The sister Laundrie told ABC News she would turn her brother in if she knew where he was — but that she did not know his whereabouts. She described her emotions as angry and worried — and that her brother’s disappearance has left the family unfairly reeling from the scrutiny.
She described the Fort De Soto camping trip and completely unremarkable. She’s now blaming herself for not asking more questions or picking up on any subtle clues that something was amiss.
She also told ABC that her brother had taken multi-day trips on the Appalachian Trail — where some claim to have spotted him recently. She further described her brother as a “mediocre survivalist” — but added that he knew just enough to perhaps last in the wild for a “very long time.”
“If the FBI finds him in Timbuktu, I would be like — alright — that’s where he was,” she told ABC.
She added that she’d never seen either Gabby or her brother engage in domestic violence.
“I don’t know if my parents are involved,” she also told ABC — reiterating what she told the protesters.
While speaking with protesters, Cassie Laundrie said she reached out to the Petito family through the FBI. She said she has not received any phone calls from the Petito family leading up to the reporting of Gabby missing on Sept. 11.

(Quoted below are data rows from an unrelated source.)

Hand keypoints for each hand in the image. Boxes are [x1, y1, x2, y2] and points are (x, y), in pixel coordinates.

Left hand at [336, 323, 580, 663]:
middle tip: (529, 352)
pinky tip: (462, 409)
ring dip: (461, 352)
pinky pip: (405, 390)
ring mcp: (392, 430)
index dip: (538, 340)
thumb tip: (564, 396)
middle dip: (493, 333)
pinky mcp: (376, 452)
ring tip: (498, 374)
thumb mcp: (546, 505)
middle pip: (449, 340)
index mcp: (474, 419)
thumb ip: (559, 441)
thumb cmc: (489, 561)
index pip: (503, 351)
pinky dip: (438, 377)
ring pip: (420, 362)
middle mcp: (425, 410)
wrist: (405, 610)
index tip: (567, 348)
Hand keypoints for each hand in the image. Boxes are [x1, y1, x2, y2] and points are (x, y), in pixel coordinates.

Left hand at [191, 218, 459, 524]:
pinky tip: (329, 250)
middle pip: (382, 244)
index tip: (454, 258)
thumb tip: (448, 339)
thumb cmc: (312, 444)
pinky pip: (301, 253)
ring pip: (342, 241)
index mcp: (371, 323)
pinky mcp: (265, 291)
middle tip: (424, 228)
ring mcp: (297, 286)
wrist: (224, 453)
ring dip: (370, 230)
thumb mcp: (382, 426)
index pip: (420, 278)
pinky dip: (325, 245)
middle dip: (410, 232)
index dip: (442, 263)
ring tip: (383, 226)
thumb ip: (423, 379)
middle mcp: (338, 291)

Even through Cassie Laundrie said she’d tried to call her brother, Luycx said that Brian Laundrie “didn’t like his cell phone to begin with.”
The couple agreed that they hoped Brian Laundrie was alive.
“I don’t know” if Brian killed Gabby, the sister said when asked point blank to speculate about his brother’s possible involvement in something sinister.
An attorney for Cassie and Brian’s parents told ABC News that they don’t know where he is and that speculation that they helped Brian leave the family home or evade arrest was “just wrong.”
Editor’s note: this piece has been updated after its initial publication to contain comments from Bertolino.